═════ THE DATA ═════

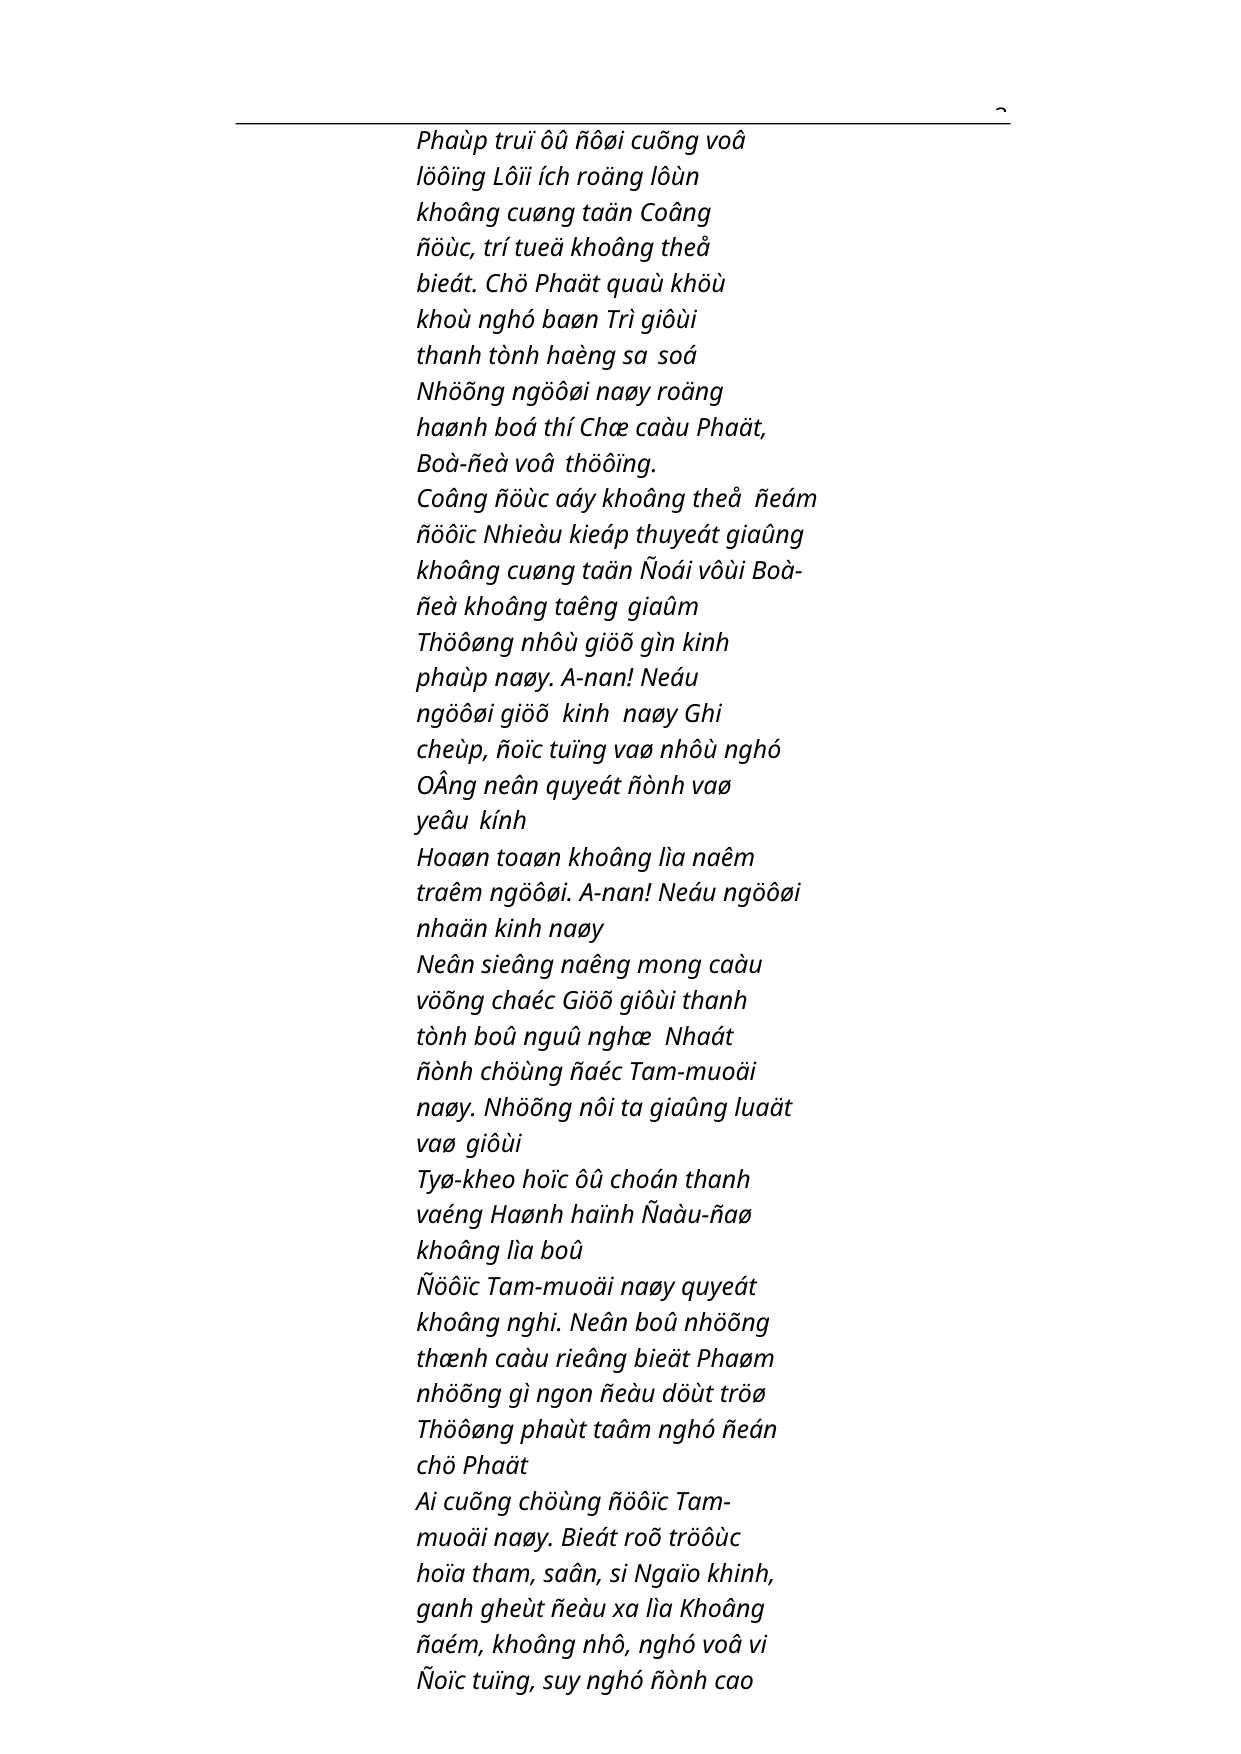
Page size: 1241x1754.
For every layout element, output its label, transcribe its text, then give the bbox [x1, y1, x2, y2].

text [416, 1484, 784, 1696]
text Phaùp truï ôû ñôøi cuõng voâ löôïng Lôïi ích roäng lôùn khoâng cuøng taän Coâng ñöùc, trí tueä khoâng theå bieát. Chö Phaät quaù khöù khoù nghó baøn Trì giôùi thanh tònh haèng sa soá [416, 123, 753, 371]
text Thöôøng nhôù giöõ gìn kinh phaùp naøy. A-nan! Neáu ngöôøi giöõ kinh naøy Ghi cheùp, ñoïc tuïng vaø nhôù nghó OÂng neân quyeát ñònh vaø yeâu kính [416, 624, 782, 837]
text Nhöõng ngöôøi naøy roäng haønh boá thí Chæ caàu Phaät, Boà-ñeà voâ thöôïng. [416, 374, 774, 479]
text Hoaøn toaøn khoâng lìa naêm traêm ngöôøi. A-nan! Neáu ngöôøi nhaän kinh naøy [416, 839, 812, 945]
text Neân sieâng naêng mong caàu vöõng chaéc Giöõ giôùi thanh tònh boû nguû nghæ Nhaát ñònh chöùng ñaéc Tam-muoäi naøy. Nhöõng nôi ta giaûng luaät vaø giôùi [416, 947, 794, 1159]
text Tyø-kheo hoïc ôû choán thanh vaéng Haønh haïnh Ñaàu-ñaø khoâng lìa boû [416, 1161, 774, 1267]
text Ñöôïc Tam-muoäi naøy quyeát khoâng nghi. Neân boû nhöõng thænh caàu rieâng bieät Phaøm nhöõng gì ngon ñeàu döùt tröø Thöôøng phaùt taâm nghó ñeán chö Phaät [416, 1269, 823, 1482]
text Coâng ñöùc aáy khoâng theå ñeám ñöôïc Nhieàu kieáp thuyeát giaûng khoâng cuøng taän Ñoái vôùi Boà-ñeà khoâng taêng giaûm [416, 481, 832, 622]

═════

## TASK REQUIREMENTS
Take from the listing above each line containing "ñöùc".

## OUTPUT BELOW
text Phaùp truï ôû ñôøi cuõng voâ löôïng Lôïi ích roäng lôùn khoâng cuøng taän Coâng ñöùc, trí tueä khoâng theå bieát. Chö Phaät quaù khöù khoù nghó baøn Trì giôùi thanh tònh haèng sa soá [416, 123, 753, 371]
text Coâng ñöùc aáy khoâng theå ñeám ñöôïc Nhieàu kieáp thuyeát giaûng khoâng cuøng taän Ñoái vôùi Boà-ñeà khoâng taêng giaûm [416, 481, 832, 622]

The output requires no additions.